EXERCISE BRIEF: Set down the lines below, exactly, starting at the one that contains "L, 2: 15 -> 14" and stopping at the last line, inclusive. Omit pictures.
•••
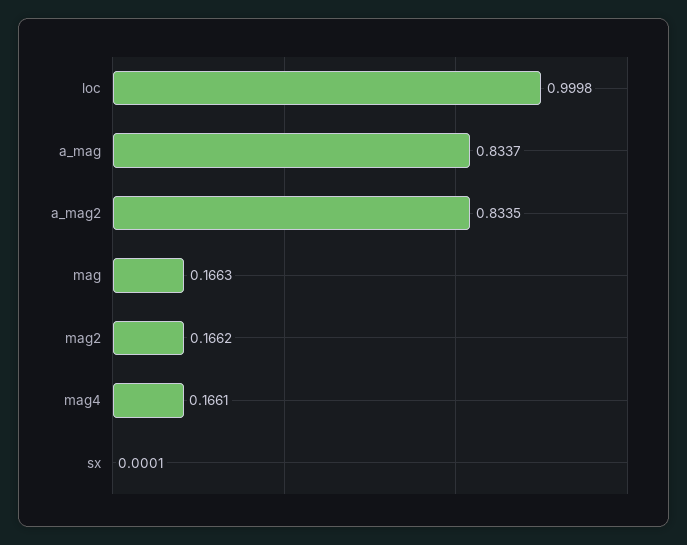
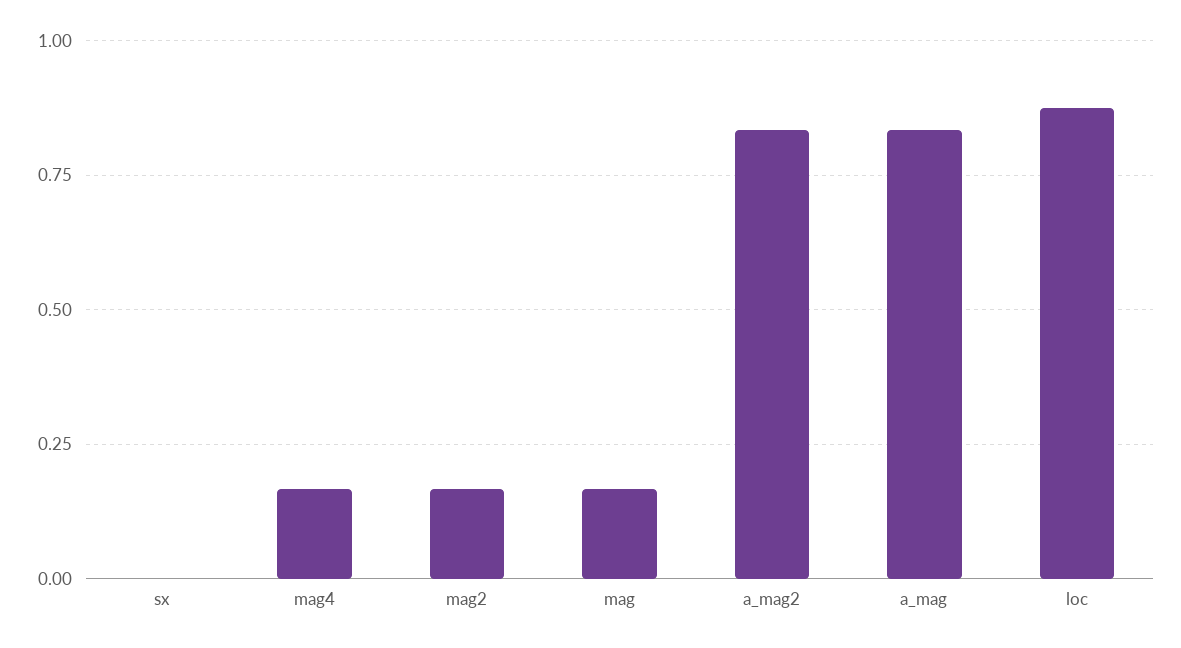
loc: 0.9998 -> 0.875

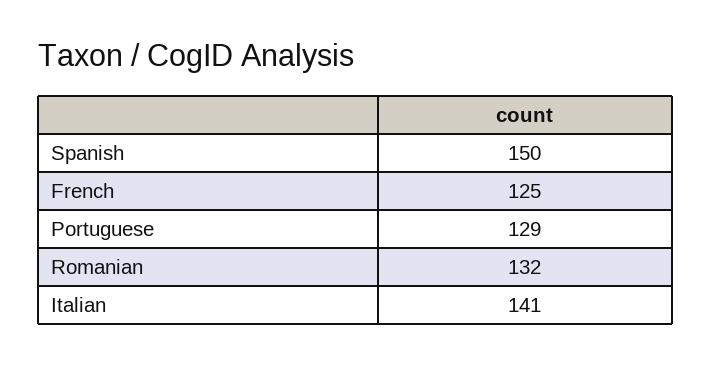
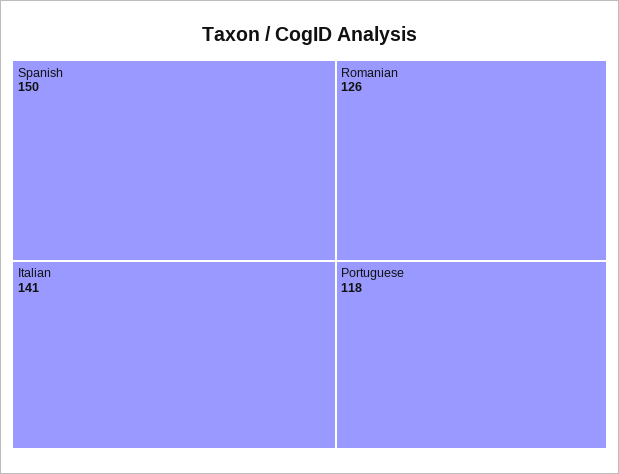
French: 125 -> none
Portuguese: 129 -> 118
Romanian: 132 -> 126

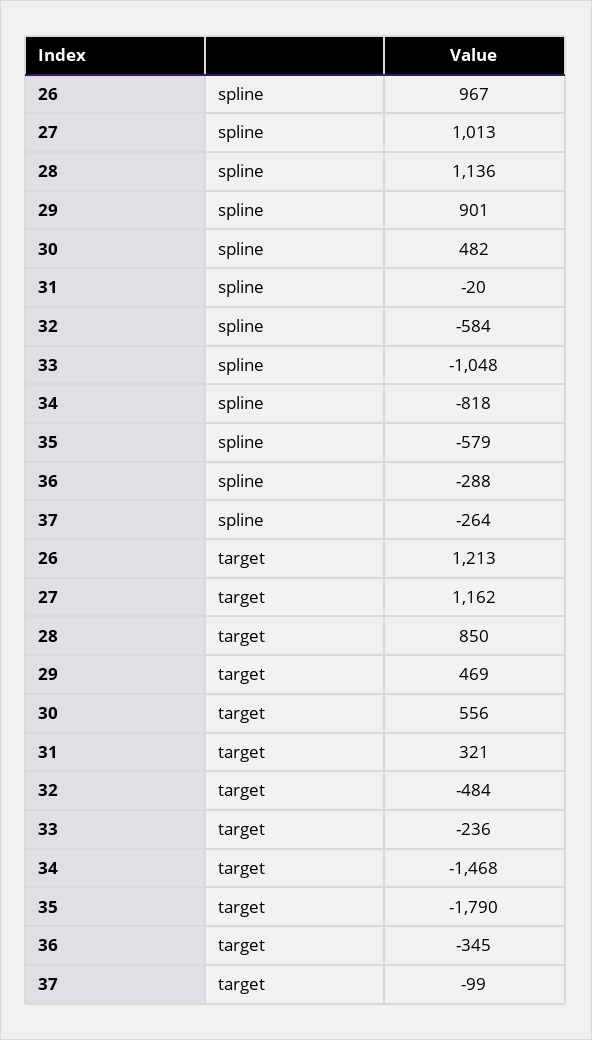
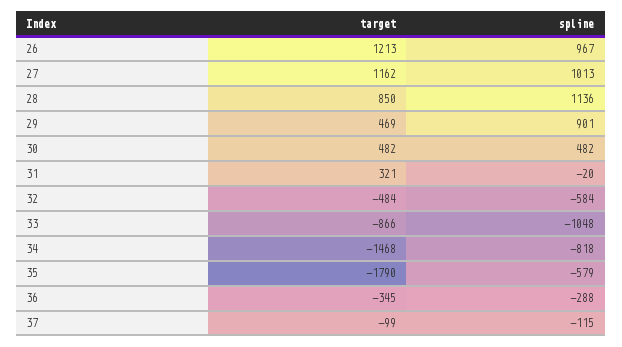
37, spline: -264 -> -115
30, target: 556 -> 482
33, target: -236 -> -866

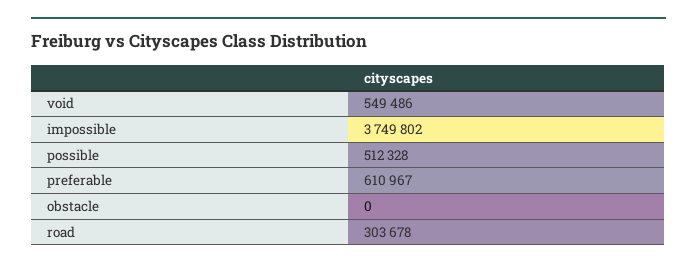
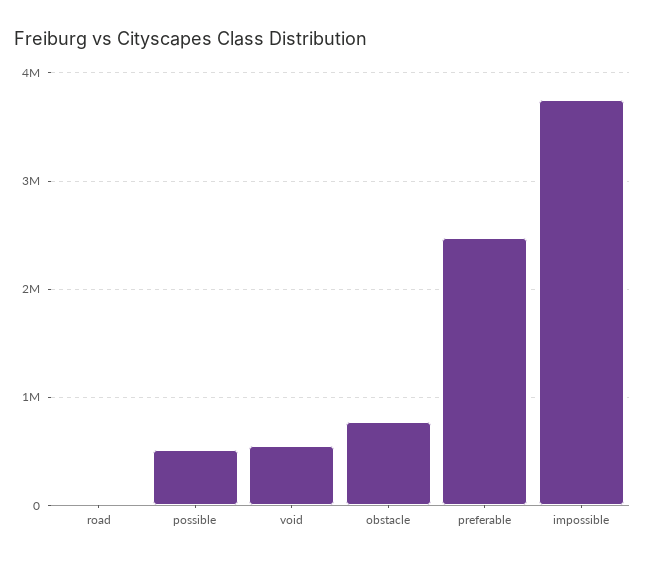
preferable: 610967 -> 2500000
obstacle: 0 -> 800000
road: 303678 -> 0

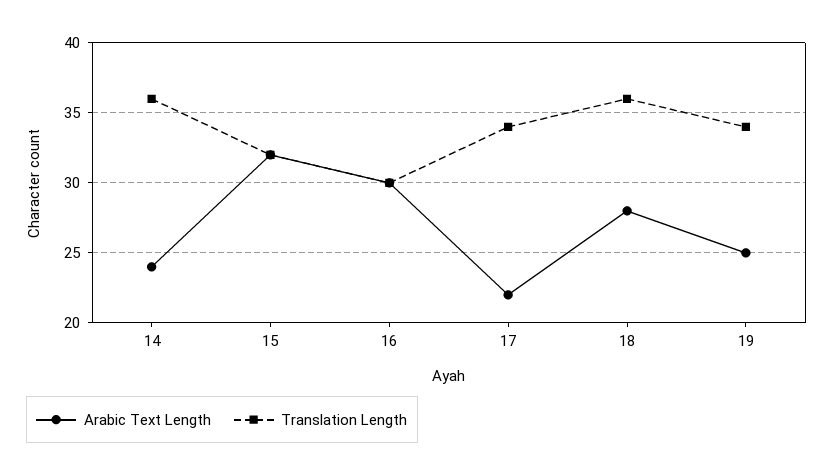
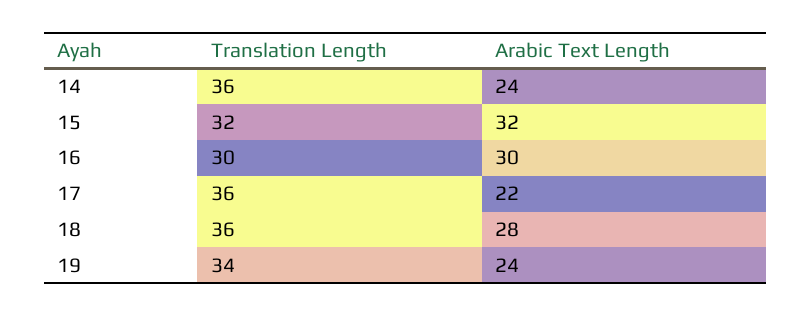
Translation Length, 17: 34 -> 36
Arabic Text Length, 19: 25 -> 24

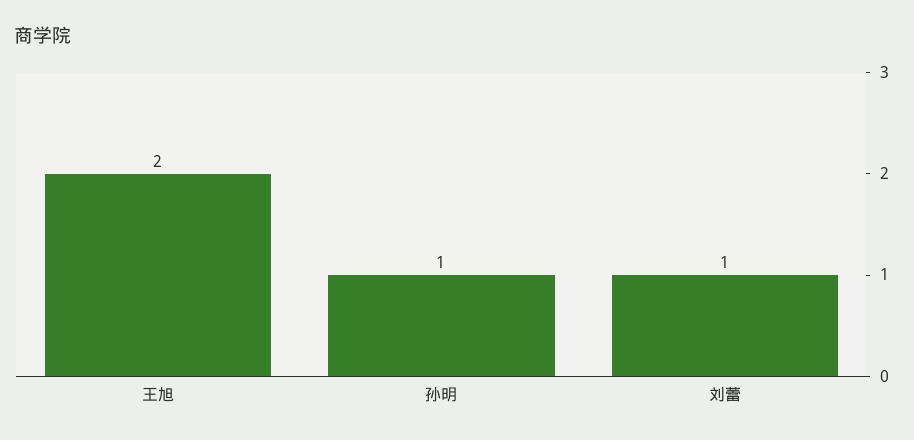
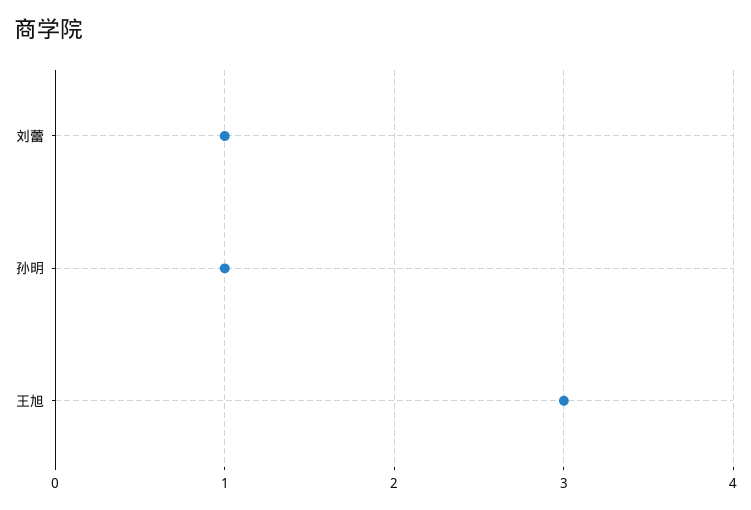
王旭: 2 -> 3

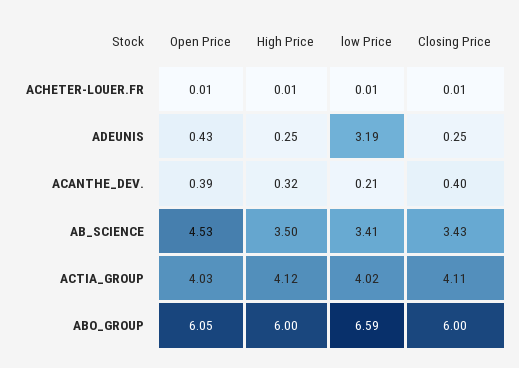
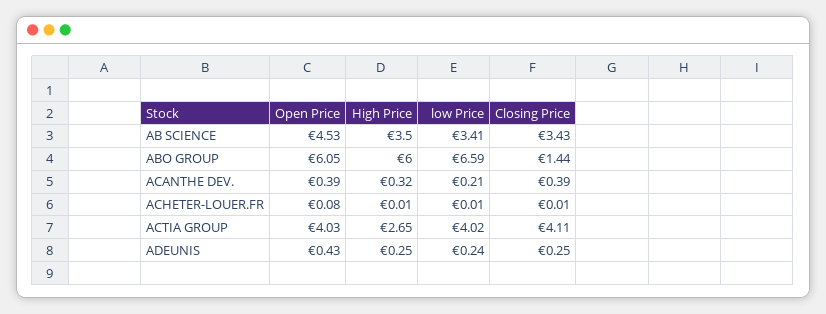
Open Price, ACHETER-LOUER.FR: 0.01 -> 0.08
low Price, ADEUNIS: 3.19 -> 0.24
Closing Price, ACANTHE_DEV.: 0.4 -> 0.39
High Price, ACTIA_GROUP: 4.12 -> 2.65
Closing Price, ABO_GROUP: 6 -> 1.44

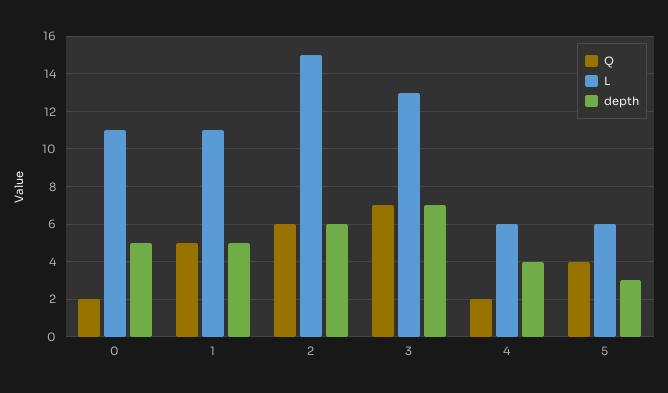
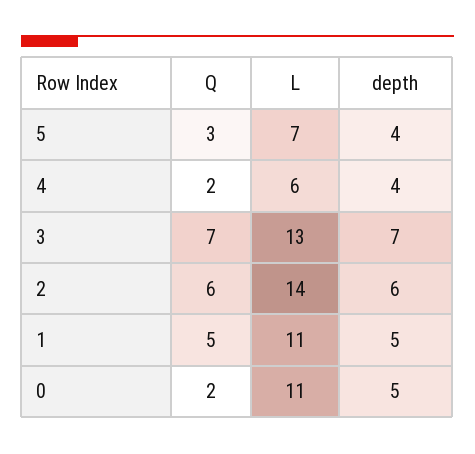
L, 2: 15 -> 14
Q, 5: 4 -> 3
L, 5: 6 -> 7
depth, 5: 3 -> 4

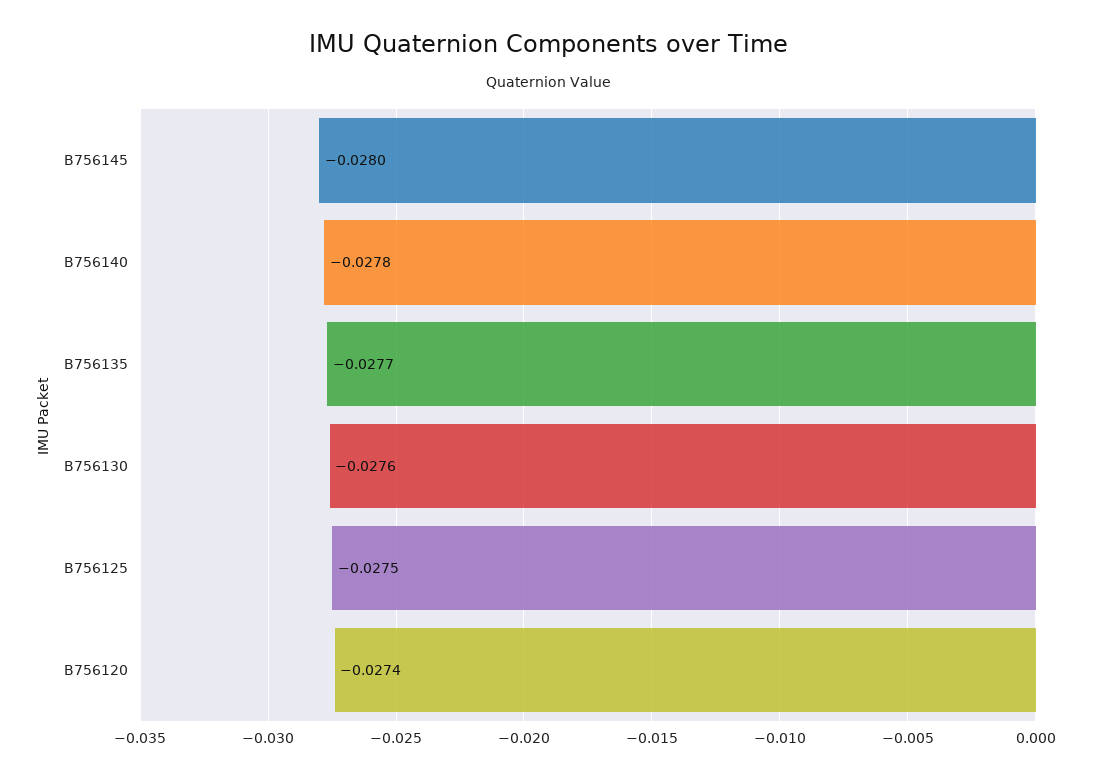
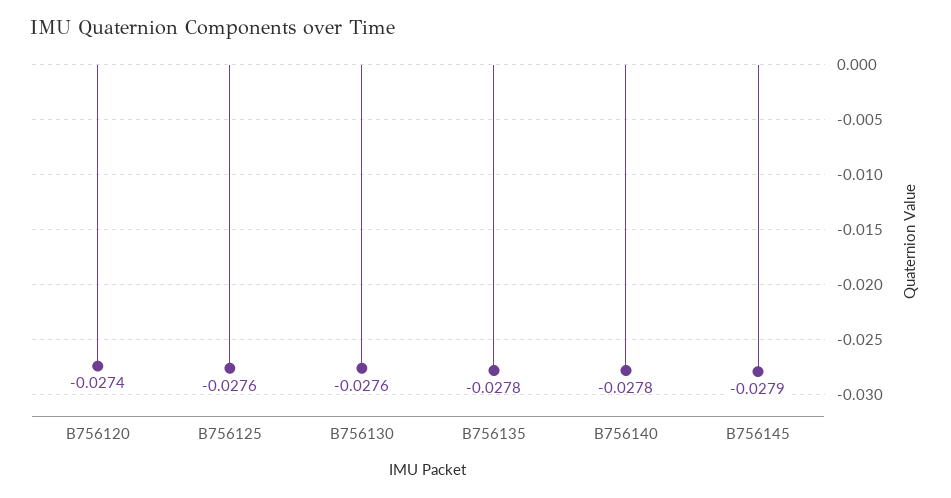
B756145: -0.028 -> -0.0279
B756135: -0.0277 -> -0.0278
B756125: -0.0275 -> -0.0276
•••
OUTPUT:
L, 2: 15 -> 14
Q, 5: 4 -> 3
L, 5: 6 -> 7
depth, 5: 3 -> 4

B756145: -0.028 -> -0.0279
B756135: -0.0277 -> -0.0278
B756125: -0.0275 -> -0.0276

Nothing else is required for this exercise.